It is the middle of the night. Sleepless in
Six hours ago, Clint and I drove over to Chesterfield Road to visit our closest Lidl store. There I picked up supplies for the next three days including a basted pork loin joint for Sunday dinner, a pack of nine toilet rolls, two bags of Jersey Royal new potatoes and a pint of fresh orange juice. There were no fresh eggs.
After putting the shopping away, I went up to the top of our garden, beyond the vegetable patch, ready to light a bonfire. It was the first one I have had this year. Plenty of garden material had accumulated but it was nice and dry and I was confident the rubbish would blaze. Earlier I had split the pile in two, knowing that if I had left it as one big heap the conflagration would have too big and too unruly. with angry flames leaping twenty feet high. Since next door built a large shed at the bottom of their garden, I have had to be more careful with my occasional fires, ensuring they are well-controlled.
After the bonfire had subdued itself, I came back inside and grabbed a can of cold Dutch beer from the fridge. Shirley was in the front room watching the annual Eurovision Song Contest.
It is a strange, glitzy affair that spawns terrible songs and unmemorable acts. It has never been my cup of tea. When all the songs have been sung, the voting begins with nearly all European nations participating. This year, everything was looking good for Great Britain. We were top of the leaderboard. Then my eyes became heavy and I fell asleep, waking just before the end of the show to discover that Ukraine had leapt above us to steal the crown thereby proving that war can bring unexpected benefits.

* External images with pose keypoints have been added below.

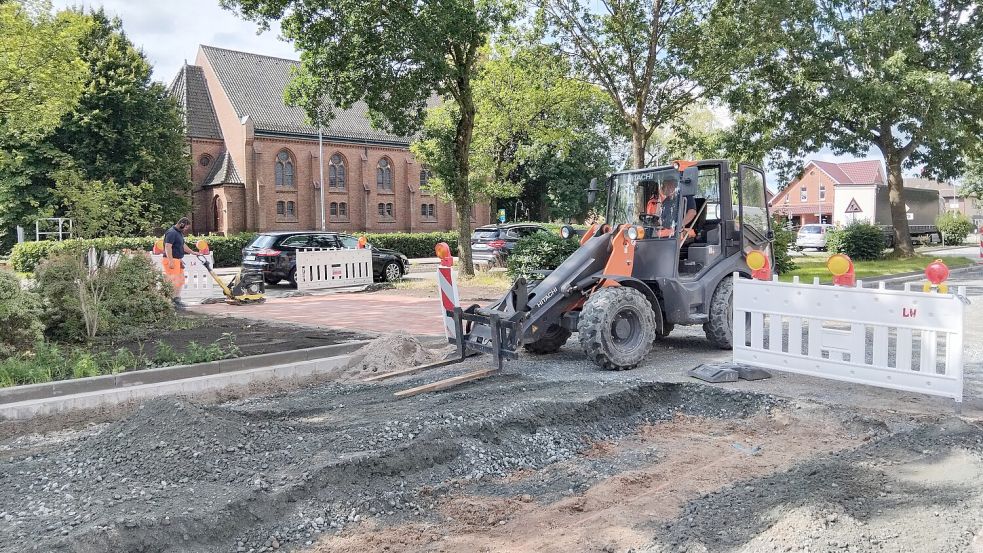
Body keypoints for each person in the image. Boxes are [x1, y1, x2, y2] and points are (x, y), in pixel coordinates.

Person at [162, 217, 199, 306]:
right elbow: (168, 247)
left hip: (177, 260)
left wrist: (192, 252)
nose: (186, 229)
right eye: (186, 227)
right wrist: (171, 260)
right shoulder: (171, 233)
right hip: (171, 260)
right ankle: (170, 301)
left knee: (180, 280)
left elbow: (182, 245)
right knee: (172, 281)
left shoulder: (178, 233)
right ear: (182, 224)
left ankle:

Shirley went to bed which is what I should have done but I switched over to the BBC News Channel and promptly fell asleep once more, waking an hour later. I came into the study and tackled today's "Wordle" - achieving the solution on my third guess.
By the way, it was our friend Pat's funeral on Friday afternoon. You may remember me writing a poem for him a month ago. The local crematorium was packed to overflowing and there were many heartfelt tears. One of his six brothers, Nobby, played "Going Home" from Dvorak's "New World Symphony" on the Irish bagpipes. The service was conducted by the chaplain from the hospice where he died. Pat's daughter, Jennifer, read the eulogy and throughout there were no references to any kind of god or heaven. In spite or because of his strict Roman Catholic upbringing, he did not believe in all that stuff.
I climbed the stairs to bed around two o'clock. An hour later I was still wide awake, exploring memories in my head. I had no choice in the matter. With no immediate prospect of sleep, I came back downstairs to this computer keyboard.and tapped out this blogpost. Falling asleep in front of the television can be fatal! Thankfully, this does not happen to me very often.
It now being 04.17 on May 15th, I can see that the day that will dawn before too long is already creating a pale and ghostly lightening of the eastern sky. Maybe sleep will overcome me this time round.